:: Exercise prompt ::
The output should be every line below that includes the word "Dubai".

:: Collected data ::
=====

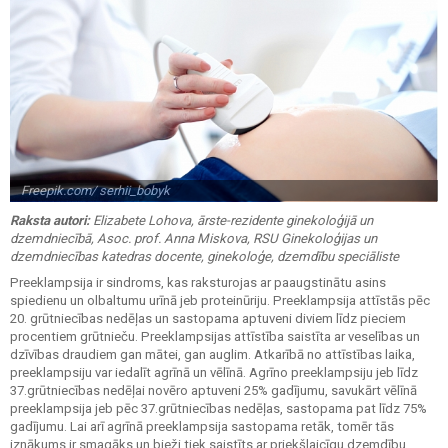
Freepik.com/ serhii_bobyk
Raksta autori:
Elizabete Lohova, ārste-rezidente ginekoloģijā un
dzemdniecībā, Asoc. prof. Anna Miskova, RSU Ginekoloģijas un
dzemdniecības katedras docente, ginekoloģe, dzemdību speciāliste
Preeklampsija ir sindroms, kas raksturojas ar paaugstinātu asins
spiedienu un olbaltumu urīnā jeb proteinūriju. Preeklampsija attīstās pēc
20. grūtniecības nedēļas un sastopama aptuveni diviem līdz pieciem
procentiem grūtnieču. Preeklampsijas attīstība saistīta ar veselības un
dzīvības draudiem gan mātei, gan auglim. Atkarībā no attīstības laika,
preeklampsiju var iedalīt agrīnā un vēlīnā. Agrīno preeklampsiju jeb līdz
37.grūtniecības nedēļai novēro aptuveni 25% gadījumu, savukārt vēlīnā
preeklampsija jeb pēc 37.grūtniecības nedēļas, sastopama pat līdz 75%
gadījumu. Lai arī agrīnā preeklampsija sastopama retāk, tomēr tās
iznākums ir smagāks un bieži tiek saistīts ar priekšlaicīgu dzemdību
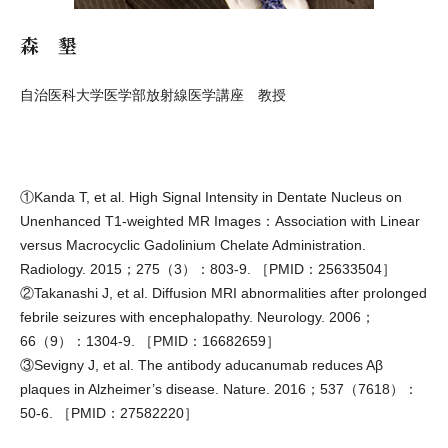
森 墾
自治医科大学医学部放射線医学講座 教授
①Kanda T, et al. High Signal Intensity in Dentate Nucleus on
Unenhanced T1-weighted MR Images：Association with Linear
versus Macrocyclic Gadolinium Chelate Administration.
Radiology. 2015；275（3）：803-9. ［PMID：25633504］
②Takanashi J, et al. Diffusion MRI abnormalities after prolonged
febrile seizures with encephalopathy. Neurology. 2006；
66（9）：1304-9. ［PMID：16682659］
③Sevigny J, et al. The antibody aducanumab reduces Aβ
plaques in Alzheimer’s disease. Nature. 2016；537（7618）：
50-6. ［PMID：27582220］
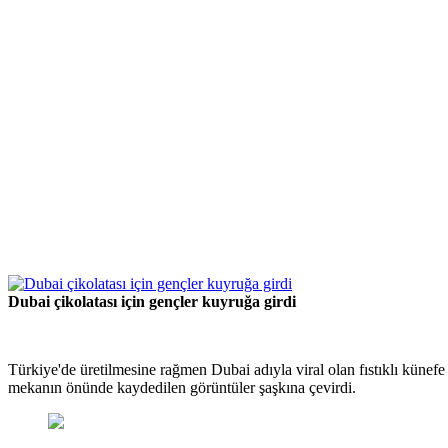
Dubai çikolatası için gençler kuyruğa girdi
Türkiye'de üretilmesine rağmen Dubai adıyla viral olan fıstıklı künefe
mekanın önünde kaydedilen görüntüler şaşkına çevirdi.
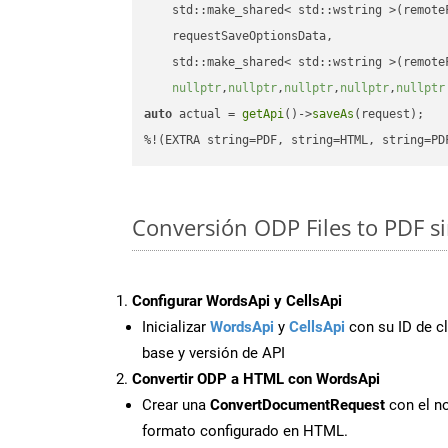
    std::make_shared< std::wstring >(remoteF
    requestSaveOptionsData,

    std::make_shared< std::wstring >(remoteF
nullptr
,
nullptr
,
nullptr
,
nullptr
,
nullptr
auto
 actual = 
getApi
()->
saveAs
(request);

%!(EXTRA string=PDF, string=HTML, string=PD
Conversión ODP Files to PDF s
Configurar WordsApi y CellsApi
Inicializar
WordsApi
y
CellsApi
con su ID de cl
base y versión de API
Convertir ODP a HTML con WordsApi
Crear una
ConvertDocumentRequest
con el no
formato configurado en HTML.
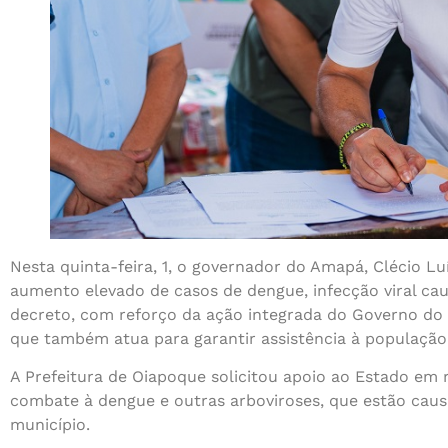
Nesta quinta-feira, 1, o governador do Amapá, Clécio L
aumento elevado de casos de dengue, infecção viral cau
decreto, com reforço da ação integrada do Governo do
que também atua para garantir assistência à população
A Prefeitura de Oiapoque solicitou apoio ao Estado em 
combate à dengue e outras arboviroses, que estão cau
município.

=====

:: Finished exercise ::
Dubai çikolatası için gençler kuyruğa girdi
Türkiye'de üretilmesine rağmen Dubai adıyla viral olan fıstıklı künefe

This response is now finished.